[Items from a data source]

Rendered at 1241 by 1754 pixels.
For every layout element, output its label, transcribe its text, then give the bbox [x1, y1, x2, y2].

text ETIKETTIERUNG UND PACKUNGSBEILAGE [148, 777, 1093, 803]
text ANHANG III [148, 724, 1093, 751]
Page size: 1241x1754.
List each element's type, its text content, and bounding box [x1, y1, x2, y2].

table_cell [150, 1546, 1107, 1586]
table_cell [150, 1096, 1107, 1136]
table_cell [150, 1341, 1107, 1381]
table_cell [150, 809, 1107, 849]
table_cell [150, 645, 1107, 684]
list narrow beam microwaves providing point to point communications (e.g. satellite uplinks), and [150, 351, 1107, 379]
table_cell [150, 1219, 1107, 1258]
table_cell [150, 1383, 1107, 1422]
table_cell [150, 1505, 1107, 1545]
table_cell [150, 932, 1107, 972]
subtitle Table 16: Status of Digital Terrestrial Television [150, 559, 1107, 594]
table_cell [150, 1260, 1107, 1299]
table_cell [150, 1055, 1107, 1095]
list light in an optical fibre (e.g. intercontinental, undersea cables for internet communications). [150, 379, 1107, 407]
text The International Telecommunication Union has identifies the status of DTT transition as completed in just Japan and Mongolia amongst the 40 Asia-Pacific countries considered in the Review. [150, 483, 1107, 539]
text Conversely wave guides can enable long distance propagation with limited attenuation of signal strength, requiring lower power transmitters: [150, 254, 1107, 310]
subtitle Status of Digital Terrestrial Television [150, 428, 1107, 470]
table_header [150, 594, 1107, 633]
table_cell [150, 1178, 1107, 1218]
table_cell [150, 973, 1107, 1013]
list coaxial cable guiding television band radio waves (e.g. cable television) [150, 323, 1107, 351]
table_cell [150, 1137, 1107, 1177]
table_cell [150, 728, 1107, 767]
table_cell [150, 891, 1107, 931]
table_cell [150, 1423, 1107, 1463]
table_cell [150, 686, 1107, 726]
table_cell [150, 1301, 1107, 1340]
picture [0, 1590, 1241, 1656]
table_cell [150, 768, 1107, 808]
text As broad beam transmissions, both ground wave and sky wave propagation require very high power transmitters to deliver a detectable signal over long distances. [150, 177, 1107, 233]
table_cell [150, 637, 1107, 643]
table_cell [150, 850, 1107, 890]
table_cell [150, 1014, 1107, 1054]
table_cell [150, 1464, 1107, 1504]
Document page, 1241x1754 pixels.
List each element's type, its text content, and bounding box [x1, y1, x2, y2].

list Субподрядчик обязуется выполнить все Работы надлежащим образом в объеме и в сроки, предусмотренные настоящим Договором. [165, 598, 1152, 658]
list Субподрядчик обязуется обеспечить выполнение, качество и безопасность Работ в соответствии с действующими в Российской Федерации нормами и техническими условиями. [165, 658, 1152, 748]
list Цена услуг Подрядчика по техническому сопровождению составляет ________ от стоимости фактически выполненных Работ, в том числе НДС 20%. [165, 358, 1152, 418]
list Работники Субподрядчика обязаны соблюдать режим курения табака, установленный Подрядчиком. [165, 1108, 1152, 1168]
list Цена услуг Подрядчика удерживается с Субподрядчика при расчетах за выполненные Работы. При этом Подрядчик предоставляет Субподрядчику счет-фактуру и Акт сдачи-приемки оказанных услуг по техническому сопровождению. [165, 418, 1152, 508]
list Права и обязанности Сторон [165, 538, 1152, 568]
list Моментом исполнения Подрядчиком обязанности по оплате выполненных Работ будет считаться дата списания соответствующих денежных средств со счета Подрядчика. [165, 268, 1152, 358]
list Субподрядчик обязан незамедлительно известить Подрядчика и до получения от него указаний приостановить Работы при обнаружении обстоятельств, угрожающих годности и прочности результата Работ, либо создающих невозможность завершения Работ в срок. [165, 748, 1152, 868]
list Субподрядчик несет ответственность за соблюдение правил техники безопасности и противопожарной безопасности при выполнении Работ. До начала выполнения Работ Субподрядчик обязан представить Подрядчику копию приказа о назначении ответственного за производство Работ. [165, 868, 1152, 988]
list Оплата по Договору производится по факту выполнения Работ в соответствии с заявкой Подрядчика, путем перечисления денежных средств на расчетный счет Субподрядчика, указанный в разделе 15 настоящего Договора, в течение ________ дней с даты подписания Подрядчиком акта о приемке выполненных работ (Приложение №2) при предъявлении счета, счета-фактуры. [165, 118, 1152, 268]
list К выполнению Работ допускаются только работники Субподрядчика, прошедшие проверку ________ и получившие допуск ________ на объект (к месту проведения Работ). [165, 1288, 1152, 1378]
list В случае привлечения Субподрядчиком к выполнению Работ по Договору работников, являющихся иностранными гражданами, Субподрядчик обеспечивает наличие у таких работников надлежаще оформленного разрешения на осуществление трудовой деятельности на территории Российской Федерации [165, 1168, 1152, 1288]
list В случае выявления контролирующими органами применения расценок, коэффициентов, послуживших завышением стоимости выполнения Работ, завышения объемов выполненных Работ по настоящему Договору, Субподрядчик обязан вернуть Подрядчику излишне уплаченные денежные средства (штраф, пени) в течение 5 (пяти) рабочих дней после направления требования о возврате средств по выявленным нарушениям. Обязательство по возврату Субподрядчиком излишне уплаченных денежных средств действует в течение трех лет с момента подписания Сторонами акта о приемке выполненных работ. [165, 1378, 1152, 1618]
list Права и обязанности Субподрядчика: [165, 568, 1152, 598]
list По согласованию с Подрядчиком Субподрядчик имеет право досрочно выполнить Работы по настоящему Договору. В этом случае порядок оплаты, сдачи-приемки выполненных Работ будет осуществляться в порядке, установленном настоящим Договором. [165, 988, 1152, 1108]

» **EXERCISE AIM**
Starting with the line that holds "table_cell [150, 645, 1107, 684]" and ending with the line that holds "table_cell [150, 1260, 1107, 1299]", retype every line in the data above exactly, and nothing else.

» **WRITTEN RESPONSE**
table_cell [150, 645, 1107, 684]
list narrow beam microwaves providing point to point communications (e.g. satellite uplinks), and [150, 351, 1107, 379]
table_cell [150, 1219, 1107, 1258]
table_cell [150, 1383, 1107, 1422]
table_cell [150, 1505, 1107, 1545]
table_cell [150, 932, 1107, 972]
subtitle Table 16: Status of Digital Terrestrial Television [150, 559, 1107, 594]
table_cell [150, 1260, 1107, 1299]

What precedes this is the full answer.